The Macroeconomic Drag
None of this plays out in a vacuum. Nigeria’s inflation hit 34.8% in 2024, and while it has moderated somewhat since, the naira’s volatility has made the economics of debt-funded lending genuinely difficult. When local currency depreciates sharply, the real cost of dollar-denominated debt facilities rises faster than a provider can reprice its products. Several fintech lenders operating in Nigeria have had to pull back product offerings or raise rates to compensate, neither of which improves consumer uptake.

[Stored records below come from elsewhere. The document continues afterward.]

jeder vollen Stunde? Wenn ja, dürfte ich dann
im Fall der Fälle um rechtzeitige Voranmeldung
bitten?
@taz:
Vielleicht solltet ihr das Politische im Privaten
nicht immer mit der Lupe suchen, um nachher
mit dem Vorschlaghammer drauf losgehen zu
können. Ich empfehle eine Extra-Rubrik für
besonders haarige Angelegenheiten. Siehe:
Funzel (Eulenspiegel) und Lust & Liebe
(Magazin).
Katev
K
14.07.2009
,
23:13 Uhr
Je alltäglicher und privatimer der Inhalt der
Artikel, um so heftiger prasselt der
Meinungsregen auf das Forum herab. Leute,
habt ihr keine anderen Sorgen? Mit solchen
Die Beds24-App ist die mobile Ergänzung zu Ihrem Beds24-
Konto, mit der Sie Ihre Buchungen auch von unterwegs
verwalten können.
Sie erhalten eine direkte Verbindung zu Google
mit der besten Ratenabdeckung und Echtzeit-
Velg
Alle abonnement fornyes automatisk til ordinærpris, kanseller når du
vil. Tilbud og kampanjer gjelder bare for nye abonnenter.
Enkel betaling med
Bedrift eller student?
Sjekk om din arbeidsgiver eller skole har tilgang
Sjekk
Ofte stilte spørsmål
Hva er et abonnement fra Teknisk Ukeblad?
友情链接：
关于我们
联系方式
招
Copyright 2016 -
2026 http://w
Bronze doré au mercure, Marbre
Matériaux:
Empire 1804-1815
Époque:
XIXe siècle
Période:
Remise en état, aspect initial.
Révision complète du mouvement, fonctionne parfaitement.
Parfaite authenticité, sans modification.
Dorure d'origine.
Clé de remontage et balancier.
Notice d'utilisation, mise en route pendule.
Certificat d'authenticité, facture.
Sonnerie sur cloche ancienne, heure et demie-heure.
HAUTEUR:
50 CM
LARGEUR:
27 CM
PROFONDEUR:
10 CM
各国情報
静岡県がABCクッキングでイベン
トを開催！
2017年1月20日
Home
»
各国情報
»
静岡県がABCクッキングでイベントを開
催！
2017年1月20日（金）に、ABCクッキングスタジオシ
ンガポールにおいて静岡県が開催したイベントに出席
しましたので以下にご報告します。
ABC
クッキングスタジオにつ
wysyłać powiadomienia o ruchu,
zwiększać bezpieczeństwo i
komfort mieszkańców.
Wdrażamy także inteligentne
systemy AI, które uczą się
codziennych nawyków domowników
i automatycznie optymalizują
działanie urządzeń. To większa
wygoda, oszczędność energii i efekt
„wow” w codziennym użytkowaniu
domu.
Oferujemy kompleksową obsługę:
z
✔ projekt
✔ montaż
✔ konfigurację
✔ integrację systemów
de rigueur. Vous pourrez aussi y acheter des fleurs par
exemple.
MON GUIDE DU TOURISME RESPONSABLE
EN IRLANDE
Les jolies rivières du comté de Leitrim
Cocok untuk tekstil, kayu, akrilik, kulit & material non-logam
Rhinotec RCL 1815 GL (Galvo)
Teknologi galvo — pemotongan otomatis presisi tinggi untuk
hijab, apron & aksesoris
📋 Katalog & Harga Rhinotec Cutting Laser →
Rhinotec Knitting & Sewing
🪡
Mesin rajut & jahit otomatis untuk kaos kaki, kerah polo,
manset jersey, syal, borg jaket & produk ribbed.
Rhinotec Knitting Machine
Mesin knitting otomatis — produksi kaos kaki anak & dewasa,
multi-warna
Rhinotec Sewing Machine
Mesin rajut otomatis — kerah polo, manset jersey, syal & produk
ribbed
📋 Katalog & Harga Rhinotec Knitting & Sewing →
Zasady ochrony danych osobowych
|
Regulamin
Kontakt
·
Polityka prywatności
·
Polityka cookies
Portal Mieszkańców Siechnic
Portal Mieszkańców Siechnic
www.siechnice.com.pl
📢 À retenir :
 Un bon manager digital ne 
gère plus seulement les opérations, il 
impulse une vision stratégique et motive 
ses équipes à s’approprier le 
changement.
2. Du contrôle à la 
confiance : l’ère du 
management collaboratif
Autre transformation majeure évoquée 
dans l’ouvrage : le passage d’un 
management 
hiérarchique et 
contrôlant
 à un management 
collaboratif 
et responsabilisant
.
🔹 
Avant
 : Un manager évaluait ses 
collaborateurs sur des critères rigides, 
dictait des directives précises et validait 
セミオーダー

Inflation also changes consumer behaviour in ways that complicate the BNPL model. As one analyst noted at a BusinessDay credit financing panel, demand for BNPL is growing partly because prices of desired assets rise faster than Nigerians can save. That is a reasonable observation, but it also means borrowers are stretching further. Default risk tends to rise with it.
What Has Worked, and Where Things Are Headed
Not everything is stalled. Jumia’s 2024 partnership with CredPal and Easybuy to offer instalment payments at checkout represents the kind of embedded BNPL integration that works, while attaching credit to an existing transaction moment rather than asking consumers to seek it out separately. The model lets merchants receive funds upfront while the BNPL provider takes on the repayment risk. Fintechs are also beginning to use alternative data like mobile usage patterns, transaction histories, and social signals to build credit scores for people without formal financial records. This is a meaningful step toward solving the foundational data problem.
The path to scale in West Africa is not impossible. It is just longer and more expensive than the initial product roadmaps assumed. BNPL providers that survive the next phase will likely be those that have built deep merchant networks in specific verticals across electronics, healthcare, and education rather than chasing the mass market with undifferentiated credit. They will need balance sheets strong enough to absorb local currency risk. And they will need to invest in credit bureau contributions that improve the broader ecosystem, even when short-term competitive logic suggests otherwise.
The demand is real. The market will grow. But the gap between projections and reality in West African BNPL is largely a story about infrastructure: credit data, regulatory clarity, merchant density, and macroeconomic stability rather than a failure of consumer appetite. Until that infrastructure matures, providers will keep running hard to stay in one place.